#### ABOUT THIS TASK
Your task is to return the line containing "157px; top: 96px;" and each line after it through the end of the entries, exactly, with no other lines.
BEGIN
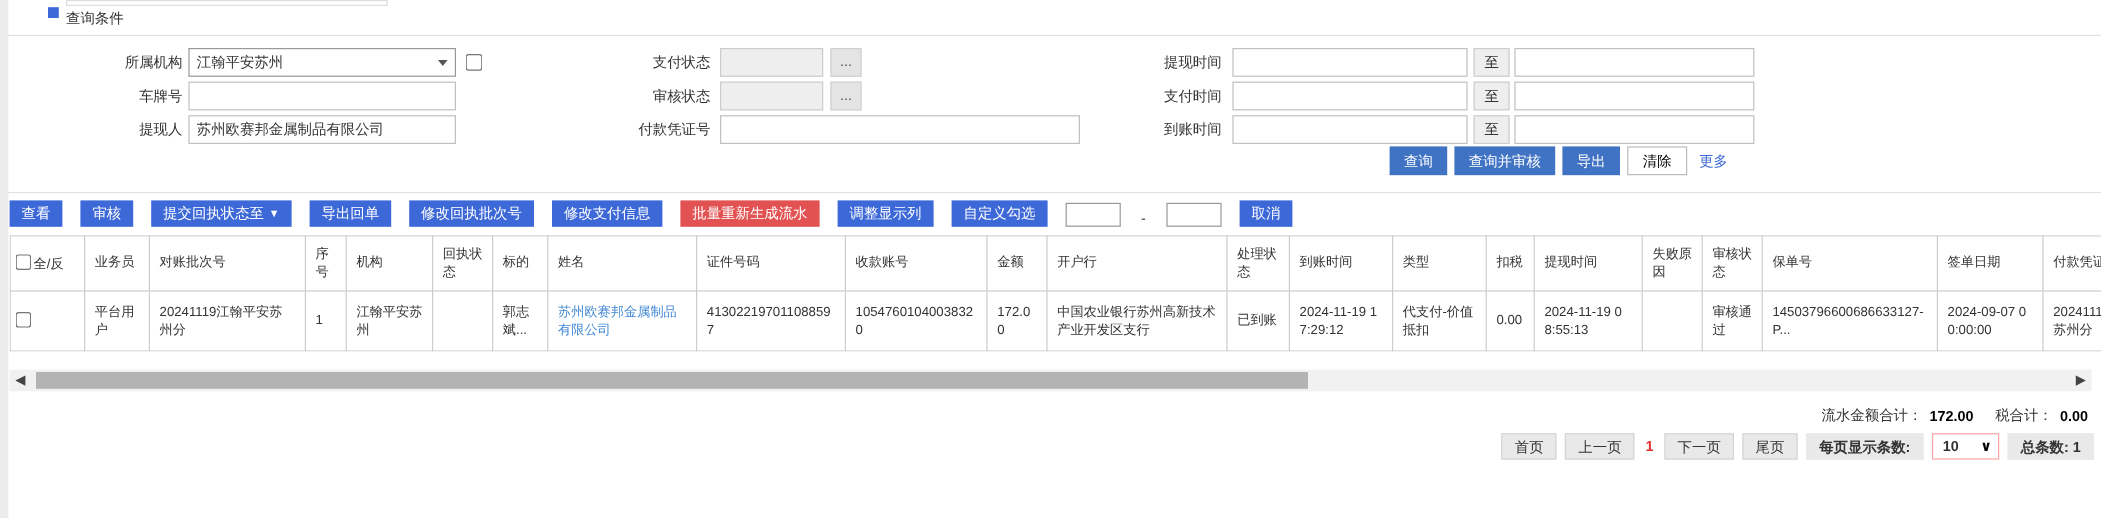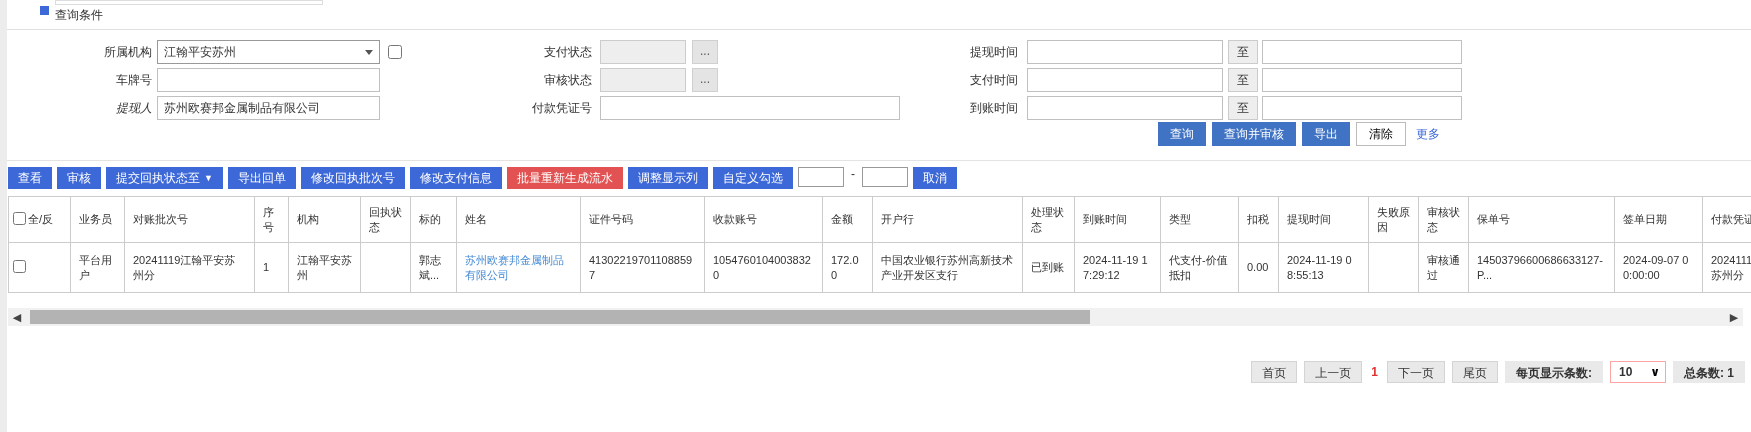--- a/index.html
+++ b/index.html
@@ -104,7 +104,7 @@
   <div class="to-chip" style="left:1228px;top:68px;">至</div>
   <input class="tinput" style="left: 1262px; top: 68px; width: 200px;">
 
-  <div class="flabel" style="left:8px;top:96px;width:144px;font-style:italic;">提现人</div>
+  <div class="flabel" style="left:8px;top:96px;width:144px;">提现人</div>
   <input class="tinput" style="left: 157px; top: 96px; width: 223px;" value="苏州欧赛邦金属制品有限公司">
 
   <div class="flabel" style="left:440px;top:96px;width:152px;">付款凭证号</div>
END
#### TASK RESULT
   <input class="tinput" style="left: 157px; top: 96px; width: 223px;" value="苏州欧赛邦金属制品有限公司">
 
   <div class="flabel" style="left:440px;top:96px;width:152px;">付款凭证号</div>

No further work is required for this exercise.